5. A pharmaceutical composition comprising an NK3 receptor antagonist or pharmaceutically effective salts thereof (ii) a biguanide or a pharmaceutically effective salt thereof and pharmaceutically acceptable excipients.
6. The pharmaceutical acceptable excipients as claimed in claim 5 is selected from suitable binding agents, fillers, lubricants, glidants, disintegrants and wetting agents.
7. The pharmaceutical composition as claimed in claim 5 which can be in the form of tablets, capsules, powders, granules, lozenges, suppositories, reconstitutable powders, or liquid preparations.
8. The pharmaceutical composition as claimed in claim 5 to 7 comprising an NK3 receptor antagonist or pharmaceutically effective salts thereof (ii) a biguanide or a pharmaceutically effective salt thereof, for use in the treatment of PCOS and their associated disorders selected from hypothalamic pituitary gonadal (HPG) axis, correct the LH pulsatility and treat precocious puberty, endometriosis, heavy menstrual bleeding, uterine fibroids, pre-eclampsia, androgenic acne, benign prostatic hyperplasia and/or androgenic alopecia.
9. The pharmaceutical composition as claimed in claim 5 to 8, wherein the composition is in the form of a unit dose.
10. The pharmaceutical composition as claimed in claim 5, an NK3 receptor is selected from Talnetant and a biguanide is selected from metformin.
11. The pharmaceutical composition as claimed in claim 5, wherein Talnetant and metformin at a dosage ranging from 1 mg to 1000 mg.

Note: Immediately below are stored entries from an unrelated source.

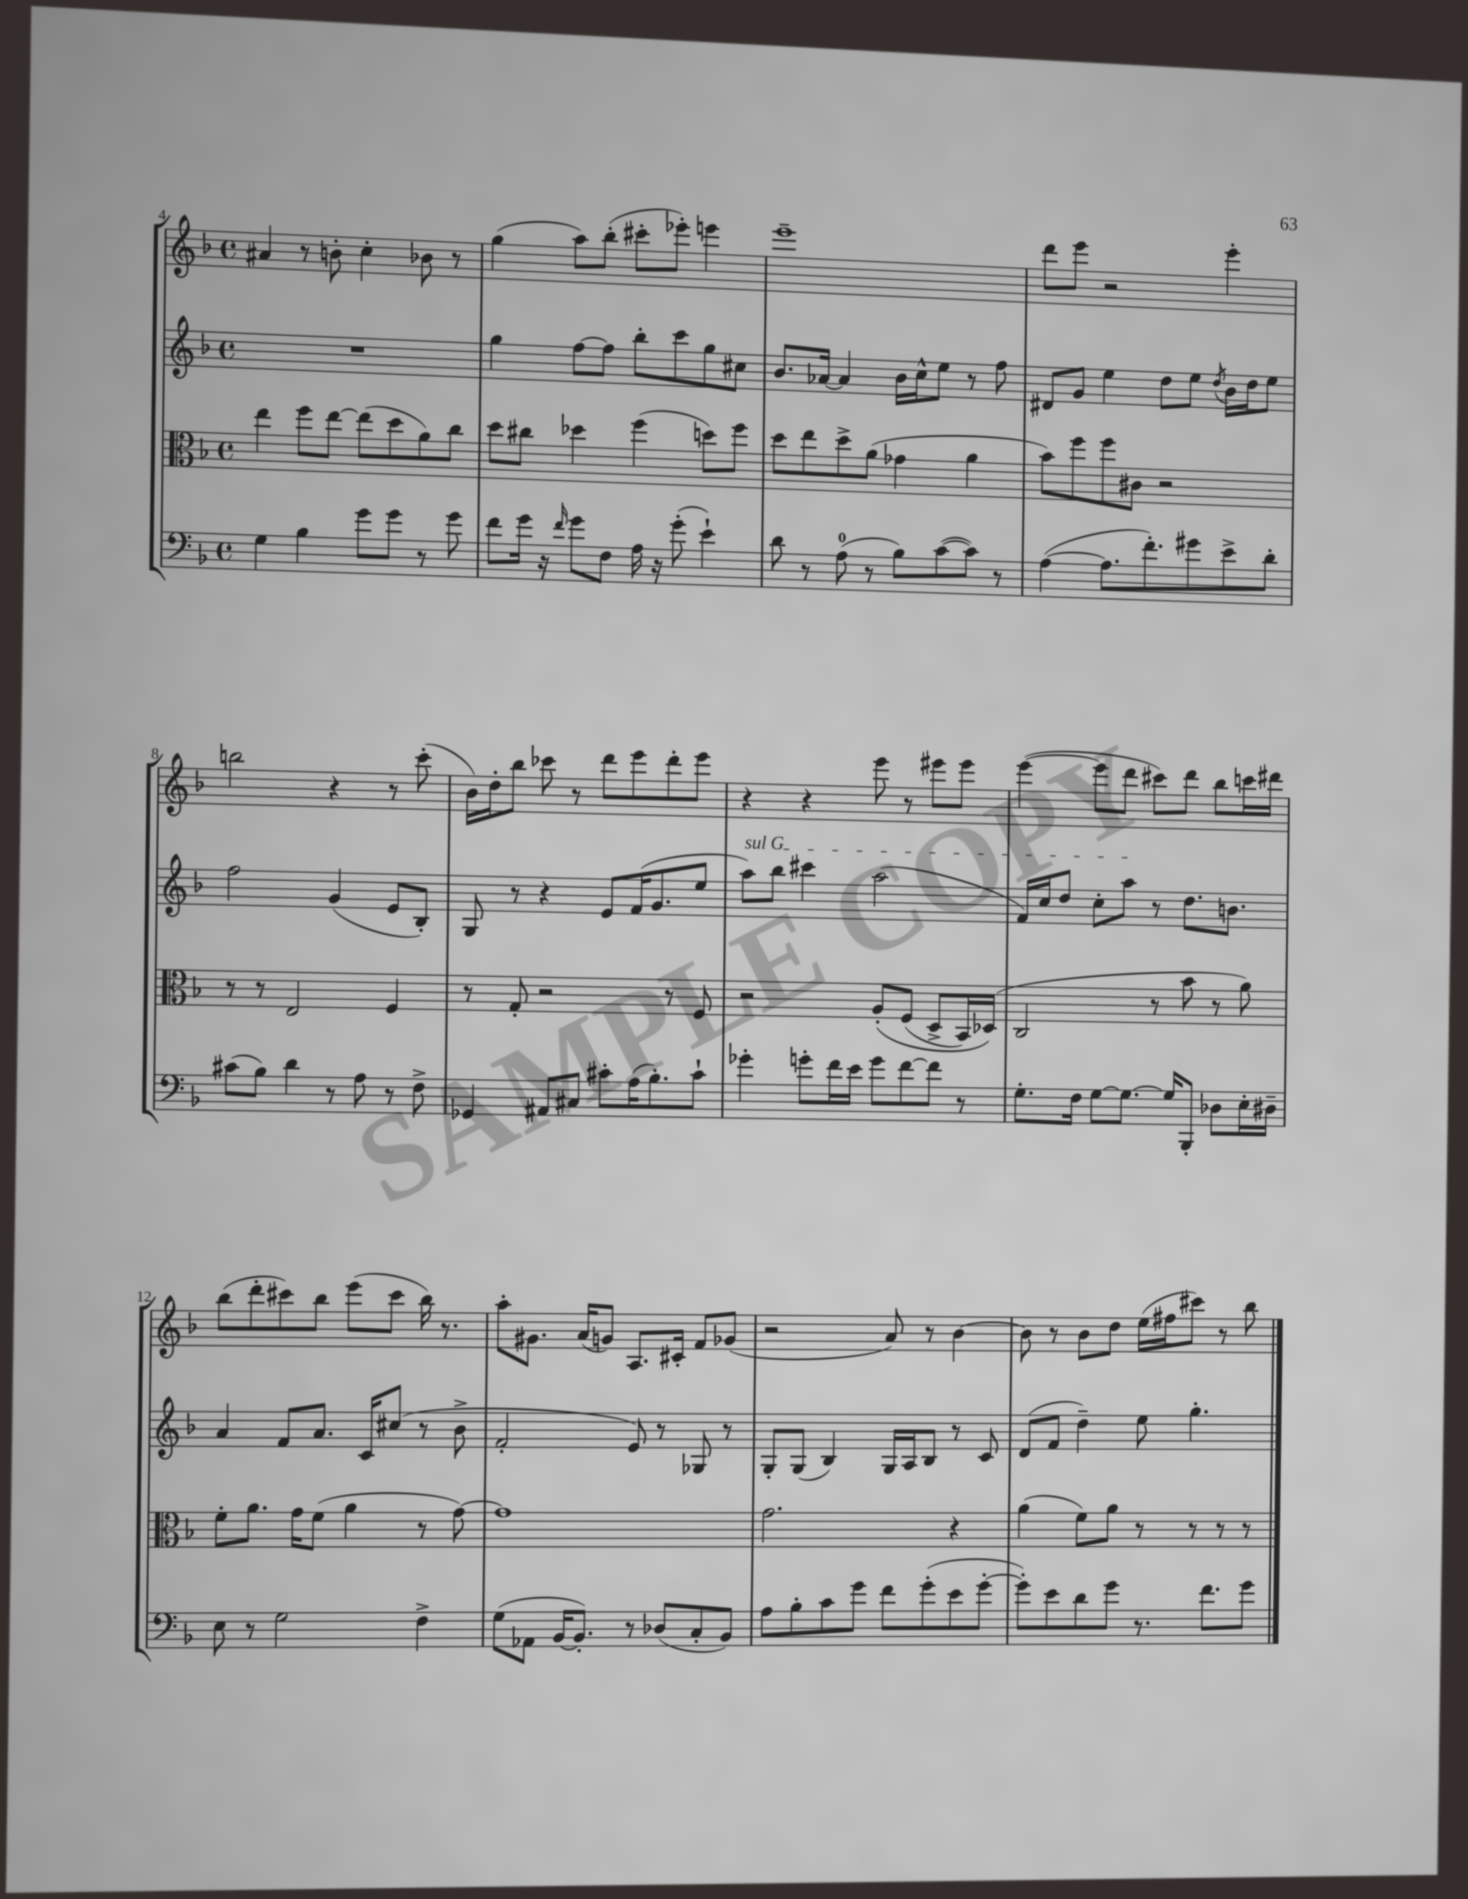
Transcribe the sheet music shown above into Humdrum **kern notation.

**kern	**kern	**kern	**kern
*part4	*part3	*part2	*part1
*staff4	*staff3	*staff2	*staff1
*clefF4	*clefC3	*clefG2	*clefG2
*k[b-]	*k[b-]	*k[b-]	*k[b-]
*M4/4	*M4/4	*M4/4	*M4/4
*met(c)	*met(c)	*met(c)	*met(c)
=4	=4	=4	=4
4G\	4ee\	1r	4a#X/
4B-\	8ff\L	.	8r
.	[8ee\J	.	8bn'\
8g\L	(8ee\L]	.	4cc'\
8g\J	8dd\	.	.
8r	8a\)	.	8b-X\
8g\	8cc\J	.	8r
=5	=5	=5	=5
8f\L	8dd\L	4gg\	(4gg\
16g\Jk	8cc#X\J	.	.
16r	.	.	.
16qqf/	.	.	.
8g\L	4dd-X\	[8ff\L	8aa\L)
8F\J	.	8ff\J]	(8bb-'\J
16A\	(4ff\	8bb-'\L	8ccc#X'\L
16r	.	.	.
(8g'\	.	8ccc\	8eee-X'\J)
4e`\)	8ddn\L)	8gg\	4eeen\
.	8ff\J	8cc#X\J	.
=6	=6	=6	=6
8d\	8dd\L	8.b-/L	1eee~
8r	8ee\	.	.
.	.	[16a-X/Jk	.
(8A\	8dd^\	4a-/]	.
8r	(8a\J	.	.
8B-\L)	4g-X\	16b-\LL	.
.	.	16cc^^\J	.
([8c\	.	8ee\J	.
8c\J])	4a\	8r	.
8r	.	8ff\	.
=7	=7	=7	=7
([4A\	8b-\L)	8d#X/L	8ddd\L
.	8ff\	8g/J	8eee\J
8.A\L]	8ff\	4ee\	2r
.	8c#X\J	.	.
8.f'\)	.	.	.
.	2r	8dd\L	.
8g#X\	.	8ee\J	.
.	.	8qdd/	.
8e^\	.	16b-\LL	4eee'\
.	.	16dd\J	.
8d'\J	.	8ee\J	.
!!LO:LB:g=z
=8	=8	=8	=8
(8c#X\L	8r	2ff\	2bbn\
8B-\J)	8r	.	.
4d\	2E/	.	.
8r	.	(4g/	4r
8A\	.	.	.
8r	4F/	8e/L	8r
8F^\	.	8B-'/J)	(8ccc'\
=9	=9	=9	=9
4GG-X/	8r	8G/	16b-\LL)
.	.	.	16dd'\J
.	8G'/	8r	8bb-\J
8AA#X/L	2r	4r	8ccc-X\
8C#X/J	.	.	8r
8c#X'\L	.	8e/L	8ddd\L
(16A\K	.	(16f/K	8eee\
8.B-'\)	.	8.g/	.
.	8r	.	8ddd'\
8c#`\J	8F/	8ee/J	8eee\J
=10	=10	=10	=10
!	!	!LO:TX:a:i:t=sul G	!
4g-X'\	2r	8aa\L)	4r
.	.	8bb-\J	.
8gn'\L	.	4ccc#X\	4r
16f\L	.	.	.
16e\JJ	.	.	.
8g\L	(8A'/L	(2aa\	8eee\
[8f\	(8F/J	.	8r
8f\J]	8D^/L	.	8eee#X\L
8r	16BB-/L)	.	8eee#\J
.	(16D-X/JJ)	.	.
=11	=11	=11	=11
8.G'\L	2C/	16f/LL)	([4eee\
.	.	16cc/J	.
.	.	8dd/J	.
16F\Jk	.	.	.
[8G\L	.	8cc'\L	8eee\L]
8.G\J_	.	8aa\J	8ddd\J
.	8r	8r	8ccc#X\L)
16G/KL]	.	.	.
8BBB-'/J	8b-\	8.dd\L	8ddd\J
8D-X\L	8r	.	8bb-\L
.	.	8.bn\J	.
16E'\L	8a\)	.	16cccn\L
16D#X~\JJ	.	.	16ddd#X\JJ
!!LO:LB:g=z
=12	=12	=12	=12
8E\	8f'\L	4a/	(8bb-\L
8r	8.a\J	.	8ddd'\
2G\	.	8f/L	8ccc#X\)
.	16g\KL	.	.
.	(8f\J	8.a/J	8bb-\J
.	4a\	.	(8eee\L
.	.	16c/KL	.
.	.	(8cc#X/J	8ccc#\J
4F^\	8r	8r	16bb-\)
.	.	.	8.r
.	[8g\)	8b-^\	.
=13	=13	=13	=13
(8G\L	1g]	2f'/	8aa'\L
8AA-X\J	.	.	8.g#X\J
[16BB-/KL	.	.	.
8.BB-'/J])	.	.	(16a/KL
.	.	.	8gn/J)
8r	.	8e/)	8.A/L
(8D-X/L	.	8r	.
.	.	.	16c#X'/Jk
8C'/	.	8G-X/	8f/L
8BB-/J)	.	8r	(8g-X/J
=14	=14	=14	=14
8A\L	2.g\	8G'/L	2r
8B-'\	.	(8G/J	.
8c\	.	4B-/)	.
8g\J	.	.	.
8f\L	.	16G/LL	8a/)
.	.	16A/J	.
(8g'\	.	8B-/J	8r
8e\	4r	8r	[4b-\
[8g'\J	.	8c/	.
=15	=15	=15	=15
8g'\L])	(4a\	(8d/L	8b-\]
8e\	.	8f/J	8r
8d\	8f\L)	4dd~\)	8b-\L
8g\J	8a\J	.	8dd\J
8.r	8r	8ee\	(16ee\LL
.	.	.	16ff#X\J
.	8r	4.gg'\	8ccc#X\J)
8.f\L	.	.	.
.	8r	.	8r
8g\J	8r	.	8bb-\
==	==	==	==
*-	*-	*-	*-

12. A pharmacological combination of claim 3, wherein Talnetan is ranging from 1 mg to 50 mg and a metformin is ranging from 10 mg to 500 mg.
13. A kit comprising in separate containers in a single package pharmaceutical compositions comprising in one container a pharmaceutical composition comprising a Talnetant and in a second container a pharmaceutical composition comprising Metformin.